Dar troco ainda é uma operação complicada para alguns (Imagem gerada e editada por IA Designer/Copilot e BN PPT JCarlos)
O avanço das tecnologias atinge as pessoas de formas variadas. A maioria consegue acompanhar as novidades assim que são lançadas. Outro grupo demora um pouco mais. E uma minoria — felizmente pequena — resiste ao que é novo e opta por levar a vida enfrentando mais dificuldades que os demais.
Conheço pessoas cuja resistência vem da teimosia, não da dificuldade em lidar com celulares ou interagir com robôs. Também conheço — e sei de casos — de cidadãos que não conseguem se relacionar com quem está tecnologicamente atrasado.
Vejo isso acontecer quando alguém paga as compras do supermercado com dinheiro em espécie. Nesses casos, há dificuldades dos dois lados: de quem paga e de quem recebe. Já vi o comprador não saber separar a quantia suficiente para pagar as mercadorias e, igualmente, os funcionários se atrapalharem em dar o troco — mesmo com o sistema mostrando a quantia exata a ser devolvida.

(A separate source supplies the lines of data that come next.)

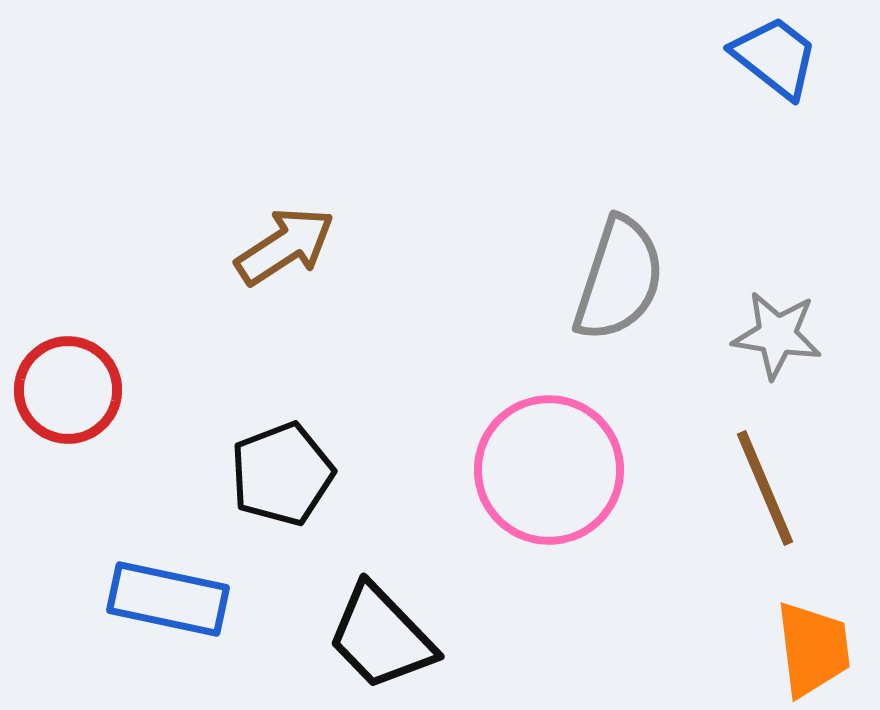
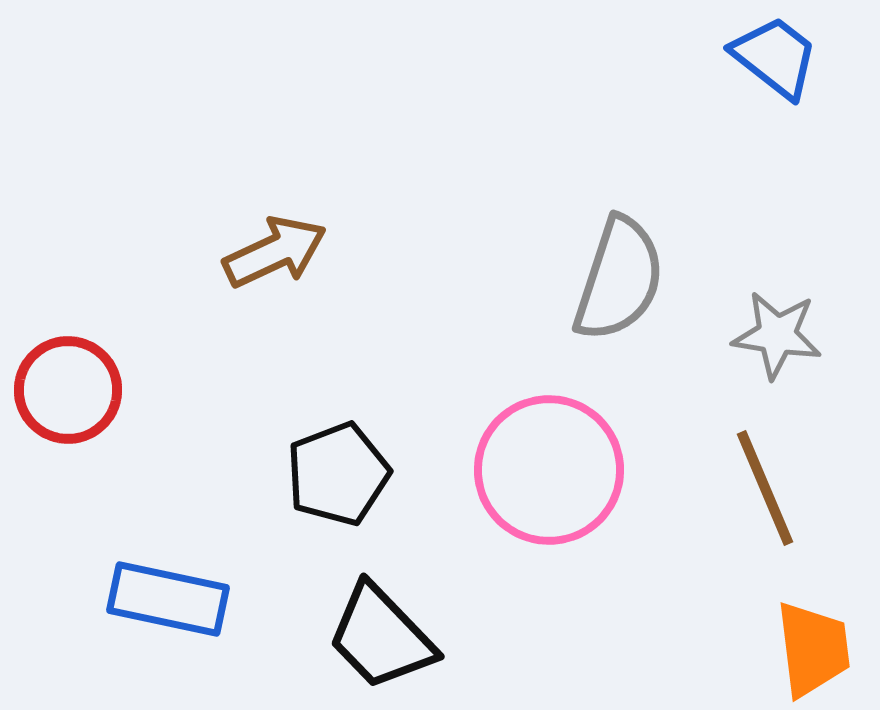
brown arrow: moved 10 px left, 6 px down; rotated 8 degrees clockwise
black pentagon: moved 56 px right
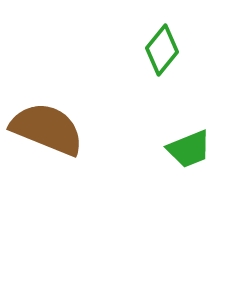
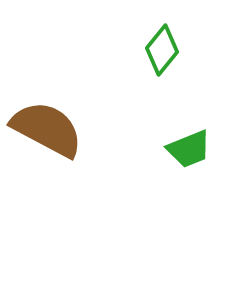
brown semicircle: rotated 6 degrees clockwise
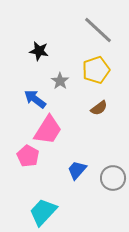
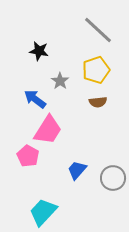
brown semicircle: moved 1 px left, 6 px up; rotated 30 degrees clockwise
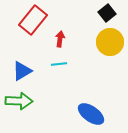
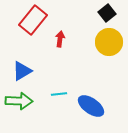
yellow circle: moved 1 px left
cyan line: moved 30 px down
blue ellipse: moved 8 px up
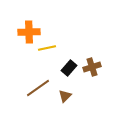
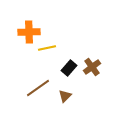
brown cross: rotated 18 degrees counterclockwise
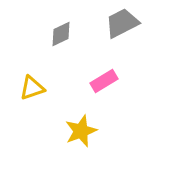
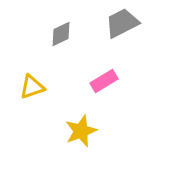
yellow triangle: moved 1 px up
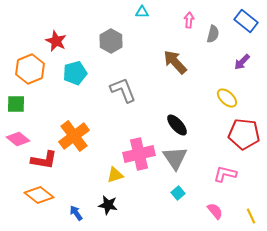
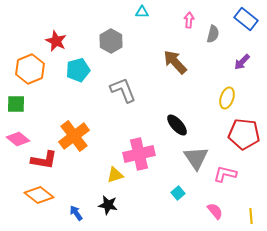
blue rectangle: moved 2 px up
cyan pentagon: moved 3 px right, 3 px up
yellow ellipse: rotated 65 degrees clockwise
gray triangle: moved 21 px right
yellow line: rotated 21 degrees clockwise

Um exemplo desse último caso me foi contado por um amigo. Ele fez uma compra em um mercadinho aqui do bairro que ficou em R$51,50. Entregou R$52,00 e ficou esperando o troco. Vamos ouvi-lo:
— Entreguei as notas de cinquenta e de dois reais e fiquei esperando o troco. O rapazinho digitou os valores e apareceu na tela que deveria me dar cinquenta centavos. Ele abriu a gaveta do caixa, olhou para ela e olhou para o monitor. Olhou para a gaveta de novo e, novamente, para o monitor. Já aborrecido, perguntei se ele não ia me dar o troco.
— Estou sem troco. Não tenho nenhuma moeda de cinquenta centavos — disse.
— E essas duas moedas de vinte e cinco centavos aí na sua gaveta? É a mesma coisa.
E, didaticamente, informei a ele: vinte e cinco mais vinte e cinco é igual a cinquenta.